== CONSEGNA ==
Per favore, elenca tutti i verbi coniugati alla prima persona singolare che compaiono nel brano sulla campagna in ottobre.

Ottobre è arrivato, gentile come il profumo degli ultimi fiori di buddleja. Le giornate si accorciano drasticamente, torna a farsi vivo quel sapore, nell'aria, che preannuncia il desiderio di rintanarsi accanto alla stufa o al camino. I polli sono tutti impietosamente in muta, di uova non se ne vedono più, solo la tacchina sembra più inquieta del solito, e a volte sparisce...
Finalmente, dopo settimane, trovo il tempo per tornare alla MIA campagna. I cani mi seguono, per loro ogni uscita è una gita memorabile; magari sognano di trovare le belle cagnette di Elio, uno dei miei "vicini di campo". Mi avventuro lungo il fossato, e constato con enorme soddisfazione che le piante hanno retto bene all'estate, e che anche gli ultimi trapianti di settembre hanno bene attechito. Ma il fossato di un altro contadino mi colpisce, da lontano, per il suo mutamento: sembra non avere più, infatti, la belle siepe che lo cingeva. Mi avvicino attraverso le zolle invase dai rimasugli del mais raccolto, e scopro che gli alberi sono stati tutti drasticamente potati. Cerco con lo sguardo un vecchio amico, un albero imperioso che certo resiste da decenni, sperando che non abbia subito la stessa sorte, e con grande sollievo, lo ritrovo.

== VOCI FORNITE ==
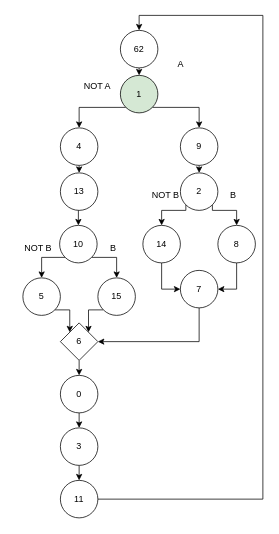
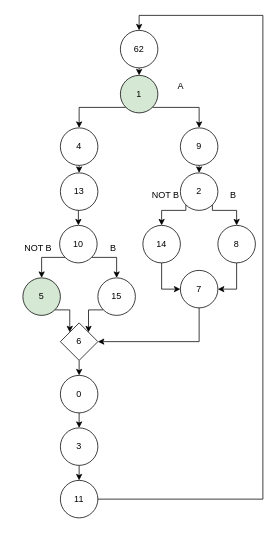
  <mxCell id="0" />
  <mxCell id="1" parent="0" />
  <mxCell id="2" style="edgeStyle=orthogonalEdgeStyle;rounded=0;orthogonalLoop=1;jettySize=auto;html=1;exitX=0.5;exitY=1;exitDx=0;exitDy=0;entryX=0.5;entryY=0;entryDx=0;entryDy=0;" edge="1" parent="1" source="3" target="36"><mxGeometry relative="1" as="geometry" /></mxCell>
  <mxCell id="3" value="3" style="ellipse;whiteSpace=wrap;html=1;" vertex="1" parent="1"><mxGeometry x="80" y="570" width="50" height="50" as="geometry" /></mxCell>
  <mxCell id="4" style="edgeStyle=orthogonalEdgeStyle;rounded=0;orthogonalLoop=1;jettySize=auto;html=1;exitX=0.5;exitY=1;exitDx=0;exitDy=0;entryX=0.5;entryY=0;entryDx=0;entryDy=0;" edge="1" parent="1" source="5" target="3"><mxGeometry relative="1" as="geometry" /></mxCell>
  <mxCell id="5" value="0" style="ellipse;whiteSpace=wrap;html=1;" vertex="1" parent="1"><mxGeometry x="80" y="500" width="50" height="50" as="geometry" /></mxCell>
  <mxCell id="6" style="edgeStyle=orthogonalEdgeStyle;rounded=0;orthogonalLoop=1;jettySize=auto;html=1;exitX=0.5;exitY=1;exitDx=0;exitDy=0;entryX=1;entryY=0.5;entryDx=0;entryDy=0;" edge="1" parent="1" source="7" target="9"><mxGeometry relative="1" as="geometry" /></mxCell>
  <mxCell id="7" value="7" style="ellipse;whiteSpace=wrap;html=1;" vertex="1" parent="1"><mxGeometry x="240" y="360" width="50" height="50" as="geometry" /></mxCell>
  <mxCell id="8" style="edgeStyle=orthogonalEdgeStyle;rounded=0;orthogonalLoop=1;jettySize=auto;html=1;exitX=0.5;exitY=1;exitDx=0;exitDy=0;entryX=0.5;entryY=0;entryDx=0;entryDy=0;" edge="1" parent="1" source="9" target="5"><mxGeometry relative="1" as="geometry" /></mxCell>
  <mxCell id="9" value="6" style="rhombus;whiteSpace=wrap;html=1;" vertex="1" parent="1"><mxGeometry x="80" y="430" width="50" height="50" as="geometry" /></mxCell>
  <mxCell id="10" style="edgeStyle=orthogonalEdgeStyle;rounded=0;orthogonalLoop=1;jettySize=auto;html=1;exitX=0;exitY=1;exitDx=0;exitDy=0;entryX=0.5;entryY=0;entryDx=0;entryDy=0;" edge="1" parent="1" source="12" target="20"><mxGeometry relative="1" as="geometry"><Array as="points"><mxPoint x="55" y="343" /></Array></mxGeometry></mxCell>
  <mxCell id="11" style="edgeStyle=orthogonalEdgeStyle;rounded=0;orthogonalLoop=1;jettySize=auto;html=1;exitX=1;exitY=1;exitDx=0;exitDy=0;entryX=0.5;entryY=0;entryDx=0;entryDy=0;" edge="1" parent="1" source="12" target="18"><mxGeometry relative="1" as="geometry" /></mxCell>
  <mxCell id="12" value="10" style="ellipse;whiteSpace=wrap;html=1;" vertex="1" parent="1"><mxGeometry x="79" y="300" width="50" height="50" as="geometry" /></mxCell>
  <mxCell id="13" style="edgeStyle=orthogonalEdgeStyle;rounded=0;orthogonalLoop=1;jettySize=auto;html=1;exitX=0.5;exitY=1;exitDx=0;exitDy=0;entryX=1;entryY=0.5;entryDx=0;entryDy=0;" edge="1" parent="1" source="14" target="7"><mxGeometry relative="1" as="geometry" /></mxCell>
  <mxCell id="14" value="8" style="ellipse;whiteSpace=wrap;html=1;" vertex="1" parent="1"><mxGeometry x="290" y="300" width="50" height="50" as="geometry" /></mxCell>
  <mxCell id="15" style="edgeStyle=orthogonalEdgeStyle;rounded=0;orthogonalLoop=1;jettySize=auto;html=1;exitX=0.5;exitY=1;exitDx=0;exitDy=0;entryX=0;entryY=0.5;entryDx=0;entryDy=0;" edge="1" parent="1" source="16" target="7"><mxGeometry relative="1" as="geometry" /></mxCell>
  <mxCell id="16" value="14" style="ellipse;whiteSpace=wrap;html=1;" vertex="1" parent="1"><mxGeometry x="190" y="300" width="50" height="50" as="geometry" /></mxCell>
  <mxCell id="17" style="edgeStyle=orthogonalEdgeStyle;rounded=0;orthogonalLoop=1;jettySize=auto;html=1;exitX=0;exitY=1;exitDx=0;exitDy=0;entryX=1;entryY=0;entryDx=0;entryDy=0;" edge="1" parent="1" source="18" target="9"><mxGeometry relative="1" as="geometry" /></mxCell>
  <mxCell id="18" value="15" style="ellipse;whiteSpace=wrap;html=1;" vertex="1" parent="1"><mxGeometry x="130" y="370" width="50" height="50" as="geometry" /></mxCell>
  <mxCell id="19" style="edgeStyle=orthogonalEdgeStyle;rounded=0;orthogonalLoop=1;jettySize=auto;html=1;exitX=1;exitY=1;exitDx=0;exitDy=0;entryX=0;entryY=0;entryDx=0;entryDy=0;" edge="1" parent="1" source="20" target="9"><mxGeometry relative="1" as="geometry" /></mxCell>
- <mxCell id="20" value="5" style="ellipse;whiteSpace=wrap;html=1;" vertex="1" parent="1"><mxGeometry x="30" y="370" width="50" height="50" as="geometry" /></mxCell>
+ <mxCell id="20" value="5" style="ellipse;whiteSpace=wrap;html=1;fillColor=#d5e8d4;" vertex="1" parent="1"><mxGeometry x="30" y="370" width="50" height="50" as="geometry" /></mxCell>
  <mxCell id="21" style="edgeStyle=orthogonalEdgeStyle;rounded=0;orthogonalLoop=1;jettySize=auto;html=1;exitX=0;exitY=1;exitDx=0;exitDy=0;entryX=0.5;entryY=0;entryDx=0;entryDy=0;" edge="1" parent="1" source="23" target="16"><mxGeometry relative="1" as="geometry"><Array as="points"><mxPoint x="247" y="280" /><mxPoint x="215" y="280" /></Array></mxGeometry></mxCell>
  <mxCell id="22" style="edgeStyle=orthogonalEdgeStyle;rounded=0;orthogonalLoop=1;jettySize=auto;html=1;exitX=1;exitY=1;exitDx=0;exitDy=0;entryX=0.5;entryY=0;entryDx=0;entryDy=0;" edge="1" parent="1" source="23" target="14"><mxGeometry relative="1" as="geometry"><Array as="points"><mxPoint x="283" y="280" /><mxPoint x="315" y="280" /></Array></mxGeometry></mxCell>
  <mxCell id="23" value="2" style="ellipse;whiteSpace=wrap;html=1;" vertex="1" parent="1"><mxGeometry x="240" y="230" width="50" height="50" as="geometry" /></mxCell>
  <mxCell id="24" style="edgeStyle=orthogonalEdgeStyle;rounded=0;orthogonalLoop=1;jettySize=auto;html=1;exitX=0.5;exitY=1;exitDx=0;exitDy=0;entryX=0.5;entryY=0;entryDx=0;entryDy=0;" edge="1" parent="1" source="25" target="12"><mxGeometry relative="1" as="geometry" /></mxCell>
  <mxCell id="25" value="13" style="ellipse;whiteSpace=wrap;html=1;" vertex="1" parent="1"><mxGeometry x="80" y="230" width="50" height="50" as="geometry" /></mxCell>
  <mxCell id="26" style="edgeStyle=orthogonalEdgeStyle;rounded=0;orthogonalLoop=1;jettySize=auto;html=1;exitX=0.5;exitY=1;exitDx=0;exitDy=0;entryX=0.5;entryY=0;entryDx=0;entryDy=0;" edge="1" parent="1" source="27" target="23"><mxGeometry relative="1" as="geometry" /></mxCell>
  <mxCell id="27" value="9" style="ellipse;whiteSpace=wrap;html=1;" vertex="1" parent="1"><mxGeometry x="240" y="170" width="50" height="50" as="geometry" /></mxCell>
  <mxCell id="28" style="edgeStyle=orthogonalEdgeStyle;rounded=0;orthogonalLoop=1;jettySize=auto;html=1;exitX=0.5;exitY=1;exitDx=0;exitDy=0;entryX=0.5;entryY=0;entryDx=0;entryDy=0;" edge="1" parent="1" source="29" target="25"><mxGeometry relative="1" as="geometry" /></mxCell>
  <mxCell id="29" value="4" style="ellipse;whiteSpace=wrap;html=1;" vertex="1" parent="1"><mxGeometry x="80" y="170" width="50" height="50" as="geometry" /></mxCell>
  <mxCell id="30" style="edgeStyle=orthogonalEdgeStyle;rounded=0;orthogonalLoop=1;jettySize=auto;html=1;exitX=0;exitY=1;exitDx=0;exitDy=0;entryX=0.5;entryY=0;entryDx=0;entryDy=0;" edge="1" parent="1" source="32" target="29"><mxGeometry relative="1" as="geometry" /></mxCell>
  <mxCell id="31" style="edgeStyle=orthogonalEdgeStyle;rounded=0;orthogonalLoop=1;jettySize=auto;html=1;exitX=1;exitY=1;exitDx=0;exitDy=0;entryX=0.5;entryY=0;entryDx=0;entryDy=0;" edge="1" parent="1" source="32" target="27"><mxGeometry relative="1" as="geometry" /></mxCell>
  <mxCell id="32" value="1" style="ellipse;whiteSpace=wrap;html=1;fillColor=#d5e8d4;" vertex="1" parent="1"><mxGeometry x="160" y="100" width="50" height="50" as="geometry" /></mxCell>
  <mxCell id="33" style="edgeStyle=orthogonalEdgeStyle;rounded=0;orthogonalLoop=1;jettySize=auto;html=1;exitX=0.5;exitY=1;exitDx=0;exitDy=0;entryX=0.5;entryY=0;entryDx=0;entryDy=0;" edge="1" parent="1" source="34" target="32"><mxGeometry relative="1" as="geometry" /></mxCell>
  <mxCell id="34" value="62" style="ellipse;whiteSpace=wrap;html=1;" vertex="1" parent="1"><mxGeometry x="160" y="40" width="50" height="50" as="geometry" /></mxCell>
  <mxCell id="35" style="edgeStyle=orthogonalEdgeStyle;rounded=0;orthogonalLoop=1;jettySize=auto;html=1;exitX=1;exitY=0.5;exitDx=0;exitDy=0;entryX=0.5;entryY=0;entryDx=0;entryDy=0;" edge="1" parent="1" source="36" target="34"><mxGeometry relative="1" as="geometry"><Array as="points"><mxPoint x="350" y="665" /><mxPoint x="350" y="20" /><mxPoint x="185" y="20" /></Array></mxGeometry></mxCell>
  <mxCell id="36" value="11" style="ellipse;whiteSpace=wrap;html=1;" vertex="1" parent="1"><mxGeometry x="80" y="640" width="50" height="50" as="geometry" /></mxCell>
- <mxCell id="37" value="NOT A" style="text;html=1;align=center;verticalAlign=middle;resizable=0;points=[];autosize=1;strokeColor=none;fillColor=none;" vertex="1" parent="1"><mxGeometry x="99" y="100" width="60" height="30" as="geometry" /></mxCell>
- <mxCell id="38" value="A" style="text;html=1;align=center;verticalAlign=middle;resizable=0;points=[];autosize=1;strokeColor=none;fillColor=none;" vertex="1" parent="1"><mxGeometry x="225" y="70" width="30" height="30" as="geometry" /></mxCell>
+ <mxCell id="38" value="A" style="text;html=1;align=center;verticalAlign=middle;resizable=0;points=[];autosize=1;strokeColor=none;fillColor=none;" vertex="1" parent="1"><mxGeometry x="225" y="100" width="30" height="30" as="geometry" /></mxCell>
  <mxCell id="39" value="NOT B" style="text;html=1;align=center;verticalAlign=middle;resizable=0;points=[];autosize=1;strokeColor=none;fillColor=none;" vertex="1" parent="1"><mxGeometry x="20" y="315" width="60" height="30" as="geometry" /></mxCell>
  <mxCell id="40" value="B" style="text;html=1;align=center;verticalAlign=middle;resizable=0;points=[];autosize=1;strokeColor=none;fillColor=none;" vertex="1" parent="1"><mxGeometry x="135" y="315" width="30" height="30" as="geometry" /></mxCell>
  <mxCell id="41" value="NOT B" style="text;html=1;align=center;verticalAlign=middle;resizable=0;points=[];autosize=1;strokeColor=none;fillColor=none;" vertex="1" parent="1"><mxGeometry x="190" y="245" width="60" height="30" as="geometry" /></mxCell>
  <mxCell id="42" value="B" style="text;html=1;align=center;verticalAlign=middle;resizable=0;points=[];autosize=1;strokeColor=none;fillColor=none;" vertex="1" parent="1"><mxGeometry x="295" y="245" width="30" height="30" as="geometry" /></mxCell>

== RISPOSTA ==
trovo, mi avventuro, constato, mi avvicino, scopro, cerco, ritrovo